Этот красный — теплый — колорит «Блудного сына» вошел в сознание Мандельштама, гораздо более внимательного и зоркого, чем все мы с нашим рассеянным вниманием. Доброта отца и все чувства блудного сына, наконец-то вернувшегося домой, окрасились теплым красным сиянием. Мандельштам, говоря о «малиновой ласке», доверял своему читателю, видевшему эту вещь, как и он сам.
И наконец, последний вопрос: о теме блудного (бездомного) сына, который возвращается в родной дом.
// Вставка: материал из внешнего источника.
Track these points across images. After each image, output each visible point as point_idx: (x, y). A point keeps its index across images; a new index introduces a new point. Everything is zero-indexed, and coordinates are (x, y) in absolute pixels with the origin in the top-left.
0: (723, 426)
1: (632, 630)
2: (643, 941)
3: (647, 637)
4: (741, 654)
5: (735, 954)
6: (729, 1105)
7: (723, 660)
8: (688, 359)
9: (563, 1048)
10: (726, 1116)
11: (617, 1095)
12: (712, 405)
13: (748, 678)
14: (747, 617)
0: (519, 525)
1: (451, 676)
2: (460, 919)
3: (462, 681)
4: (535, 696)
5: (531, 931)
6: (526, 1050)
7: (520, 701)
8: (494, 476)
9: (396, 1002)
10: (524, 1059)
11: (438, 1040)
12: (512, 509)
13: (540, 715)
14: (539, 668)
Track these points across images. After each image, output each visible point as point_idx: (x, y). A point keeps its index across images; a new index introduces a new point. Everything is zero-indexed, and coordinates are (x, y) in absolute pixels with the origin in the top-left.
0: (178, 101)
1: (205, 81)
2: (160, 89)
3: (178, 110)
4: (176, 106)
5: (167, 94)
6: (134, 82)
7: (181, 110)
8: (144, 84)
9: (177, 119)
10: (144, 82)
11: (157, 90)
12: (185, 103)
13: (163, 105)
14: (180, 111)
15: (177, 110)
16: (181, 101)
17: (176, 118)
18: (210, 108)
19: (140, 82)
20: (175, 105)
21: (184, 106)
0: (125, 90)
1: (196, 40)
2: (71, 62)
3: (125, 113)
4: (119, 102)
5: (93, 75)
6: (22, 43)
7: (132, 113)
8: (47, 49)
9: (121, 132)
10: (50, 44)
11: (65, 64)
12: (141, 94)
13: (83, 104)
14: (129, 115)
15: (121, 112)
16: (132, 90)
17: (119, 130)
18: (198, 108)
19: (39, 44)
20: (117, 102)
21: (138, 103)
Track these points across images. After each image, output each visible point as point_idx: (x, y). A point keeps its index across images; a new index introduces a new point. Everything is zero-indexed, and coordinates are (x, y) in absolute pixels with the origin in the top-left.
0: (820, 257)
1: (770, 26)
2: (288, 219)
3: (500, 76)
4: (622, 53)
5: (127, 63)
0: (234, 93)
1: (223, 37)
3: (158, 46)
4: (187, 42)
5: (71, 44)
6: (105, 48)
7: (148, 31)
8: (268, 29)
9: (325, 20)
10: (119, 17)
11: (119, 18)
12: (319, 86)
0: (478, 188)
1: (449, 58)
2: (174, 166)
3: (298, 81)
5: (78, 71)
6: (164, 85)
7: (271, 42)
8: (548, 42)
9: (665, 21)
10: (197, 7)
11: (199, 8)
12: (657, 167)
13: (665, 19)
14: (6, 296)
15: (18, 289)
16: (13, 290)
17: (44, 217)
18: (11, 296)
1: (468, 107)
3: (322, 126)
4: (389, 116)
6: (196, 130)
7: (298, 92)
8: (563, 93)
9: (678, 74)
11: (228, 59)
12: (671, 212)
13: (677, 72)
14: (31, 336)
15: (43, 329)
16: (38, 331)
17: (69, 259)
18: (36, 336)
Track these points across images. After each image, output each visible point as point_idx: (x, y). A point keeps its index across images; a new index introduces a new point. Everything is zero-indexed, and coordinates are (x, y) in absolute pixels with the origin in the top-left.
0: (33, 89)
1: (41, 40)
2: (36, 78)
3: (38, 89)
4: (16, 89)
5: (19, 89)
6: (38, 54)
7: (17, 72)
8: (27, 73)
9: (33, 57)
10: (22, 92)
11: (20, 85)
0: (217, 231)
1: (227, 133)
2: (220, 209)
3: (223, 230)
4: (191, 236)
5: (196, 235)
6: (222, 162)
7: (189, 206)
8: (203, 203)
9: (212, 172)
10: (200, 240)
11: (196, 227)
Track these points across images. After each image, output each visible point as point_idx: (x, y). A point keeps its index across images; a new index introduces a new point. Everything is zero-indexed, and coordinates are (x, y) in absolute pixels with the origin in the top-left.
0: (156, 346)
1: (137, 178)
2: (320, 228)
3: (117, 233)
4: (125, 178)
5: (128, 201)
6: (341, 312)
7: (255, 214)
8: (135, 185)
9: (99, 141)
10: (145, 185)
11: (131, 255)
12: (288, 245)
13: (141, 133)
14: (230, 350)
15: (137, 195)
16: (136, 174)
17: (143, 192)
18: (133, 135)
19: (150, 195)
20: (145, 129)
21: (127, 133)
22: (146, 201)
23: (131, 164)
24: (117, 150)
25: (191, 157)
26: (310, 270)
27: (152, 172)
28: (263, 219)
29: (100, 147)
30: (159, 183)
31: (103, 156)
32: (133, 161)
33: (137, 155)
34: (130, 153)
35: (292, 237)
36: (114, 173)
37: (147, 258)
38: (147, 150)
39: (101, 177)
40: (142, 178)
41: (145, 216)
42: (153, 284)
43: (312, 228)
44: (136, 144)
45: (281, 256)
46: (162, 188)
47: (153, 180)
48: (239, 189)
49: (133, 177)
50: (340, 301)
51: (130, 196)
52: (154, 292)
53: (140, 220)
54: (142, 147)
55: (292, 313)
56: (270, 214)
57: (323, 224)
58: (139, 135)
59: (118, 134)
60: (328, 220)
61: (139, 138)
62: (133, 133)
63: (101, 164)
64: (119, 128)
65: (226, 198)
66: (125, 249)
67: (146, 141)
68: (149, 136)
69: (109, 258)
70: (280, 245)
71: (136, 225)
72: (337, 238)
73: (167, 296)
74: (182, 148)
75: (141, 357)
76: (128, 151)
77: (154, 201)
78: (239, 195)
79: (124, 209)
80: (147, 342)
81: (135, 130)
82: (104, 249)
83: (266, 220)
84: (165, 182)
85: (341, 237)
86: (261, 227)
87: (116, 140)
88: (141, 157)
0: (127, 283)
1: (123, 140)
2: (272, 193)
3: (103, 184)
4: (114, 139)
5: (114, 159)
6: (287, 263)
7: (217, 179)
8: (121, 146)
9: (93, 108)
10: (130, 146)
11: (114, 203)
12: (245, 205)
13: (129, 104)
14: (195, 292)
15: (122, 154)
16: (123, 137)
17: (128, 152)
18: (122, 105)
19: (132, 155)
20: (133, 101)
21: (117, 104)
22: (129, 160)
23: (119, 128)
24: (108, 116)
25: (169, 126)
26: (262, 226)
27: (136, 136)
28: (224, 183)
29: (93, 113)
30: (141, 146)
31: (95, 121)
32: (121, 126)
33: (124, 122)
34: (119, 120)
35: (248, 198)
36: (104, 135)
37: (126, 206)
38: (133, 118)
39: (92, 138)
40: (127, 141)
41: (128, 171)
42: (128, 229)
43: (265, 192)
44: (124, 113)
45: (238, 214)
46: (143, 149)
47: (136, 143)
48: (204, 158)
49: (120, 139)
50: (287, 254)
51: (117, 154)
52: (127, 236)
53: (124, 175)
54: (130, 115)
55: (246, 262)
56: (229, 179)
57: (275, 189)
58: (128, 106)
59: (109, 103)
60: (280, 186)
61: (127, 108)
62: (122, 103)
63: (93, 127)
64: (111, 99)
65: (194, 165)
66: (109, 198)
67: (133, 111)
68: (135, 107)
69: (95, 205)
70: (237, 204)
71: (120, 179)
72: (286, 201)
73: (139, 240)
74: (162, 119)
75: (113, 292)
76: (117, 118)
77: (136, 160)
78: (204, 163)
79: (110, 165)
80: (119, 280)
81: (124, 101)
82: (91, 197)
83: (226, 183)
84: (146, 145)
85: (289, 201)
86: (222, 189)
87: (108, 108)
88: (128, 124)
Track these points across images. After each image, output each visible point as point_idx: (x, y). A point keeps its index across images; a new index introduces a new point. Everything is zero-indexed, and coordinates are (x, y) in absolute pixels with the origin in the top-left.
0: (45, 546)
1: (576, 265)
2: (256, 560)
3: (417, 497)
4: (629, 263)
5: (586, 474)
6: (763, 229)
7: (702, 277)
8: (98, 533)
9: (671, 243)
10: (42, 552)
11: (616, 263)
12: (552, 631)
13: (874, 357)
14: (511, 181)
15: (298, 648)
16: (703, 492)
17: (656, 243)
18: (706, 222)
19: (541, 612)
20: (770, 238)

Она постоянно повторяется у Мандельштама, хотя ему-то возвращаться было некуда.
И вот — отец Жени, мельчайшая из жертв жестокого времени, не учтенная и позабытая — ведь до 37 года ничего не было, как думает у нас большинство людей, забыв и раскулачиванье, и церковников, и всяких идеалистов, и прочих людей, среди которых нэпманы занимают самое последнее место: ведь мы с ними не якшались и они не участвовали в великих событиях дня: Мейерхольд, Броненосец Потемкин, Довженко, челюскинцы, строительство пятилеток, новые времена — новые нравы, бурная Москва с ее театрами, Лефами и Раппами, писательские съезды и речи, «стеклянные дворцы на курьих ножках», угар и суета первых лет, с их самомнением и иллюзиями, затем гибель тех, кто первый пролил кровь, война. И все, что было после войны. Отец Жени, блудный сын у ног отца, приветствующего его, и Мандельштам, не забывший, что и он блудный сын. Вот комментарий, который я получила из разговора с дочерью добрейшего из людей, торговца селедками, скромного нэпмана, отца трех дочерей.
Символика цвета у Мандельштама всегда восходит к конкретному, к пережитому в действительности — будь то событие, живопись или книга. Случайных слов и определений нет — все обосновано, но звенья мысли и чувства не показаны. Вот первый вывод: эти стихи, или, вернее, стихи этого поэта, требуют углубленного понимания. Второе — к еврейству Мандельштам приходит через европейскую мысль и культуру. Это не возвращение по зову крови, а приход вместе с тем европейским миром, в котором он жил. Третье — стихи не рассказ и не отчет. Читатель берет в них ту глубину, на которую способен: вести его за руку и тыкать в мысли не надо. И наконец — ассоциация ли это? Мне кажется, что разговоры об ассоциативных рядах и о неожиданных ассоциациях — один из самых низких видов понимания. Человек, живущий в европейской (наверное, и во всякой другой) культуре, впитывает ее идеи, живет ее богатствами, проникает вглубь ее сокровищниц. Они становятся его достоянием — все, полученное всеми пятью чувствами. Претворенные в идеи, в мысли, в отношения, эти сокровища становятся тем фондом, из которого он черпает. Добрые руки рембрандтовского старика возникают не как ассоциация.